Ask yourself this: Would you want to own Facebook or Amazon at ten times earnings? No way! If those companies ever trade at 10x earnings, that means something has gone wrong, and their competitive positions have been compromised.

Further reading:


Are we underestiming Peloton?

Howard Lindzon had an interesting take on Peloton ($PTON).

From his blog:

Peloton is both a Netflix competitor (attention and content), a social network, and potentially competes directly with Lululemon ($LULU) on clothing. Peloton has your attention to place products on the screen and will eventually do rewards for discounts on their products as you ride.

In Scottsdale, the Peloton store is directly across from the Lululemon store. It seems to me that Peloton can become Lululemon easier than Lululemon can become Peloton.

Also, from Prof. G’s blog:

Peloton attracts premier talent from top fitness studios to exclusively teach within the Peloton ecosystem. These instructors are poached from the likes of Soul Cycle, Equinox, and Barry’s Bootcamp.

Peloton pays instructors $500 per class (over 3x that offered by Soul Cycle and 9x Equinox) and awards instructors equity in the business, giving them a vested interest in the firm’s growth. In turn, instructors achieve celebrity status, some building social audiences well over 300,000 (Update: This account added ~166k followers in the three months since March).

My thoughts: Peloton was the first company to combine workout equipment (a bike) with an interactive class. Workout apps and wearables like Fitbit watches were the early versions of “connected fitness” products, but Peloton has kicked it up a notch.

I’ve struggled with Peloton. I’m guessing it has to do with my negative biases towards fitness products. Namely, most turn out to be fads.

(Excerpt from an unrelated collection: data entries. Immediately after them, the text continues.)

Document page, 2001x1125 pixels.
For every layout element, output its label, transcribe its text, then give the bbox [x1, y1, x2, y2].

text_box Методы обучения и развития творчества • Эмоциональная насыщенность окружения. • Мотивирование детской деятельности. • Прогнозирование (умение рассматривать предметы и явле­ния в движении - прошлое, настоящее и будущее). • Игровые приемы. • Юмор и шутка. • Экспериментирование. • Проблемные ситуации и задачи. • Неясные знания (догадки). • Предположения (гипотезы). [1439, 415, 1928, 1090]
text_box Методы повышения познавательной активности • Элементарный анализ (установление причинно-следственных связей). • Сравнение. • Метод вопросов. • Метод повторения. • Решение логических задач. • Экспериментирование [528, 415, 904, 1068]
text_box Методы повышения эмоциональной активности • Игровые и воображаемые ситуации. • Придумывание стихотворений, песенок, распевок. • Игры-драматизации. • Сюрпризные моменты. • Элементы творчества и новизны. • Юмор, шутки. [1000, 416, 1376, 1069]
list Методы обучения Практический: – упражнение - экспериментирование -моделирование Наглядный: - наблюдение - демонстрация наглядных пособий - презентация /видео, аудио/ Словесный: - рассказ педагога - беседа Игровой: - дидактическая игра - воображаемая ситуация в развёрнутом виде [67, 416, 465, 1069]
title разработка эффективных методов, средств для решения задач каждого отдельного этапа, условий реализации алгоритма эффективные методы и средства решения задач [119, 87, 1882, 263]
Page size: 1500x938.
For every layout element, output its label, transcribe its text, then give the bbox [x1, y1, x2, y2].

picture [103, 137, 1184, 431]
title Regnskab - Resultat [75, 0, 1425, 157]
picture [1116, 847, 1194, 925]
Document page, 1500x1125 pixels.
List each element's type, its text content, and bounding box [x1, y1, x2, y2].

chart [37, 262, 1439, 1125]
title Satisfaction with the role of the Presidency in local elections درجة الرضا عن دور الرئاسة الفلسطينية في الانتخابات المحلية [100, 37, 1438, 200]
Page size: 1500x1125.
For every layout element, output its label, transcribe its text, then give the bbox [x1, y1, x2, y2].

But the people I know who own a Peloton, LOVE IT. My question is — will they love it a year from now? Two years from now?

For me, figuring out this answer is critical for assessing whether or not it’s a fad or a durable, category dominating business.

Here are two lines of thought I’m working through:

  • Is Peloton’s value prop so compelling that fitness nuts will permanently replace their gym membership with a Peloton membership?
  • Can Peloton attract and retain people that have historically had trouble sticking with a workout routine?
    • This is a biggie. I fall into this camp😒 I’ve tried gyms and various workout equipment before, but I couldn’t stick with it. I imagine this is the case for millions of Americans. If they can hook this segment of customers, I’ll be impressed.